El evangelio de hoy nos interpela y suscita en nosotros algunos interrogarnos: ¿Me creo que la Buena Noticia de Jesús es un mensaje portador de sentido para todos los seres humanos? ¿Procuro ser parte de esa “Iglesia en salida” que va más allá de los muros de nuestros templos para hacer llegar a “los de fuera” “la alegría del evangelio que llena el corazón y la vida entera de los que se encuentran con Jesús”? El evangelio también nos hace caer en la cuenta de que es muy difícil entender el Nuevo Testamento sin conocer el AT. El primero es cumplimiento y superación del segundo, y hace continuas alusiones, explicitas o implícitas, al mismo. ¿Procuro formarme en el estudio, tanto en el Nuevo Testamento como en el Antiguo, para entender en profundidad la Palabra de Dios y su Buena Noticia salvadora?
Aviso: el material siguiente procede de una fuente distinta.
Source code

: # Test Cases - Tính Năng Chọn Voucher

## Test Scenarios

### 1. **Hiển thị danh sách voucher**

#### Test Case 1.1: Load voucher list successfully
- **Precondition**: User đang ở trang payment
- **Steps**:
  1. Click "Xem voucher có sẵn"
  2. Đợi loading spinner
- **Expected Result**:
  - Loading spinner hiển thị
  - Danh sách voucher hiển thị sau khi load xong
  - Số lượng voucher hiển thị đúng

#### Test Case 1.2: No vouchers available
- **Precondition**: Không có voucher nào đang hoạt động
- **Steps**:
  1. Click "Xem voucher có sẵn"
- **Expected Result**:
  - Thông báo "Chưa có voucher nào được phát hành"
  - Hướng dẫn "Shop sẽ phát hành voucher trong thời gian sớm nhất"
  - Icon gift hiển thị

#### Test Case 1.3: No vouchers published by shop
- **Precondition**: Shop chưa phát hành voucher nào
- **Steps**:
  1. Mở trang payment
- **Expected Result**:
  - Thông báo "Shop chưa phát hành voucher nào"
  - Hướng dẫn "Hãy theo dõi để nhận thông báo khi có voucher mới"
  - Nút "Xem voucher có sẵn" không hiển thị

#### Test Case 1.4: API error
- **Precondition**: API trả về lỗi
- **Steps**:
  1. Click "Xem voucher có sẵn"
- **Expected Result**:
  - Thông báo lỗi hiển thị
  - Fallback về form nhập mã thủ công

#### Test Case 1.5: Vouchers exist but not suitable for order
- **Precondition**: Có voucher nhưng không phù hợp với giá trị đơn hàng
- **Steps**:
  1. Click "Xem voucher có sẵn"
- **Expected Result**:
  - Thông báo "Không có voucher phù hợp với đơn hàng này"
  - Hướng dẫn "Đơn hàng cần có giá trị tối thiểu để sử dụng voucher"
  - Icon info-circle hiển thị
Sábado de la II Semana de Cuaresma

Mt 7, 7-12

Hoy nos presenta la Iglesia una de las tres parábolas de la misericordia del evangelista Lucas. Con esta parábola Jesús quiere mostrar la inmensa misericordia de Dios, que es un Padre bueno para con sus hijos. Dios acoge y ama a todos por igual, sin distinción alguna. Sin embargo, el obstáculo para poder experimentar este amor lo ponemos nosotros.

Por una parte, Jesús nos presenta al hijo menor, que se aleja de la casa del Padre y muestra las consecuencias que conlleva transitar por caminos opuestos a la voluntad de Dios. ¿Quién no se ha alejado alguna vez del camino de Dios? Bien sabemos que cuando nos alejamos de Dios sólo encontramos desengaño, miseria y soledad. Pero lo bueno es hacer como hizo este hijo, que en un momento dado “entró dentro de sí” y se dio cuenta de que se había equivocado.

Es bueno pararse de vez en cuando, entrar en nuestro interior, examinar nuestros actos, nuestro comportamiento y ver si realmente estamos viviendo como Dios quiere, si estamos siendo coherentes con nuestra vida. Siempre estamos a tiempo de volver al buen camino, de volvernos a Dios.

Por otro lado, aparece la actitud del hijo mayor, que aparentemente es el que está en el camino de Dios, porque siempre ha estado junto a Él, siendo cumplidor y considerándose justo y fiel, pero que al fondo con su gran soberbia se ha alejado de lo principal de un verdadero cristiano, que es practicar la misericordia y no juzgar a los demás.

Sin duda, que el gran protagonista de la parábola es el padre, el cual sale al encuentro de los dos hijos. A Él es a quien tenemos que imitar siempre en su gran misericordia para con todos.

Repasemos nuestra vida a la luz de cada uno de estos personajes y veamos en cuál de estas tres figuras nos vemos reflejados. ¿Realmente actuamos como el padre?